Task requirements: Everything from the first line of the entries through the line containing "Stress Autism App bevat" is to be retyped exactly, and nothing beyond it.

Start of Block

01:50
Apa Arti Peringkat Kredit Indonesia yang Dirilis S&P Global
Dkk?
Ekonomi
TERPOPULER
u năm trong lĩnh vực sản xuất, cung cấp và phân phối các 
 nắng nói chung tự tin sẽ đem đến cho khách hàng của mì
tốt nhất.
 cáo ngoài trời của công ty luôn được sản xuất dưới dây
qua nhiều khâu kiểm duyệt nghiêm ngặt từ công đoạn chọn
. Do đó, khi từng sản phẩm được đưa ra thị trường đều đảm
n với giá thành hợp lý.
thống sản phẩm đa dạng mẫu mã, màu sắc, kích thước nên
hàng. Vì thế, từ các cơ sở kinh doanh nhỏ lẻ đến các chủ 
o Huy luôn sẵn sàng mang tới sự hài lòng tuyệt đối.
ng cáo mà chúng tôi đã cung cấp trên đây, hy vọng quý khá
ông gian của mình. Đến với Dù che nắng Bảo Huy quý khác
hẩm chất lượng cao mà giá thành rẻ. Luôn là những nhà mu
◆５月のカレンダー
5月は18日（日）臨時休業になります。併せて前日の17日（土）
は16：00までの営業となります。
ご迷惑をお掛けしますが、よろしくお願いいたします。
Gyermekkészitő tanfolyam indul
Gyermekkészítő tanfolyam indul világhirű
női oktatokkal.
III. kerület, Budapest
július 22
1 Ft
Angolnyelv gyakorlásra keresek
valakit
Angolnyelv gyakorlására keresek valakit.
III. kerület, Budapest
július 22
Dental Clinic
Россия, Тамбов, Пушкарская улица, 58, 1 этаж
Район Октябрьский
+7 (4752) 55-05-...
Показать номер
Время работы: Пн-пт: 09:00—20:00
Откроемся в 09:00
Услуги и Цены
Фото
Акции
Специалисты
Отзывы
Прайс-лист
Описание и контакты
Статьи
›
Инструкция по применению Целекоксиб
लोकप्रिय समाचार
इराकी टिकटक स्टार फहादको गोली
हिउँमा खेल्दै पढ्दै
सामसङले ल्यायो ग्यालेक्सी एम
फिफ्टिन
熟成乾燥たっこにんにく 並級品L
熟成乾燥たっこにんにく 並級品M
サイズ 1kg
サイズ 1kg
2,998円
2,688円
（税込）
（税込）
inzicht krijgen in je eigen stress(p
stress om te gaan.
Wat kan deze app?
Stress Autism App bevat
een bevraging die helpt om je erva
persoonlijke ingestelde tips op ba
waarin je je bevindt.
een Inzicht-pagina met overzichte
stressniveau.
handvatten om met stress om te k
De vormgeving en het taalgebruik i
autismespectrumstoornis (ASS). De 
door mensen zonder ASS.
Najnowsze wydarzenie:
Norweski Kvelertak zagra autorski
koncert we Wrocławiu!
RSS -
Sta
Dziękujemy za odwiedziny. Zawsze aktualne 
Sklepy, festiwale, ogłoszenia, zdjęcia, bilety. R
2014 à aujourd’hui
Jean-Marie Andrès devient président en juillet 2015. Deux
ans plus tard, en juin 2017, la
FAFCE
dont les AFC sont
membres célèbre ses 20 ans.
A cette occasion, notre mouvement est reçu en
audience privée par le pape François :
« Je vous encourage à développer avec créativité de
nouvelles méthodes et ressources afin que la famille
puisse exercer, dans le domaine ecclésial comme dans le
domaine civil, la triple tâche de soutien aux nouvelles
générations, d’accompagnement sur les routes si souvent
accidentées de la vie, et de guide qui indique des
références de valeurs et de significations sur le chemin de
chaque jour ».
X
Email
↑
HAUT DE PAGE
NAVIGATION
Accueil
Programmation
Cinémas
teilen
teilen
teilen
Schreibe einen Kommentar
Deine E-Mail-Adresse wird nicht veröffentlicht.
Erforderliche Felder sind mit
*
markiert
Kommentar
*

End of Block

Written response:
01:50
Apa Arti Peringkat Kredit Indonesia yang Dirilis S&P Global
Dkk?
Ekonomi
TERPOPULER
u năm trong lĩnh vực sản xuất, cung cấp và phân phối các 
 nắng nói chung tự tin sẽ đem đến cho khách hàng của mì
tốt nhất.
 cáo ngoài trời của công ty luôn được sản xuất dưới dây
qua nhiều khâu kiểm duyệt nghiêm ngặt từ công đoạn chọn
. Do đó, khi từng sản phẩm được đưa ra thị trường đều đảm
n với giá thành hợp lý.
thống sản phẩm đa dạng mẫu mã, màu sắc, kích thước nên
hàng. Vì thế, từ các cơ sở kinh doanh nhỏ lẻ đến các chủ 
o Huy luôn sẵn sàng mang tới sự hài lòng tuyệt đối.
ng cáo mà chúng tôi đã cung cấp trên đây, hy vọng quý khá
ông gian của mình. Đến với Dù che nắng Bảo Huy quý khác
hẩm chất lượng cao mà giá thành rẻ. Luôn là những nhà mu
◆５月のカレンダー
5月は18日（日）臨時休業になります。併せて前日の17日（土）
は16：00までの営業となります。
ご迷惑をお掛けしますが、よろしくお願いいたします。
Gyermekkészitő tanfolyam indul
Gyermekkészítő tanfolyam indul világhirű
női oktatokkal.
III. kerület, Budapest
július 22
1 Ft
Angolnyelv gyakorlásra keresek
valakit
Angolnyelv gyakorlására keresek valakit.
III. kerület, Budapest
július 22
Dental Clinic
Россия, Тамбов, Пушкарская улица, 58, 1 этаж
Район Октябрьский
+7 (4752) 55-05-...
Показать номер
Время работы: Пн-пт: 09:00—20:00
Откроемся в 09:00
Услуги и Цены
Фото
Акции
Специалисты
Отзывы
Прайс-лист
Описание и контакты
Статьи
›
Инструкция по применению Целекоксиб
लोकप्रिय समाचार
इराकी टिकटक स्टार फहादको गोली
हिउँमा खेल्दै पढ्दै
सामसङले ल्यायो ग्यालेक्सी एम
फिफ्टिन
熟成乾燥たっこにんにく 並級品L
熟成乾燥たっこにんにく 並級品M
サイズ 1kg
サイズ 1kg
2,998円
2,688円
（税込）
（税込）
inzicht krijgen in je eigen stress(p
stress om te gaan.
Wat kan deze app?
Stress Autism App bevat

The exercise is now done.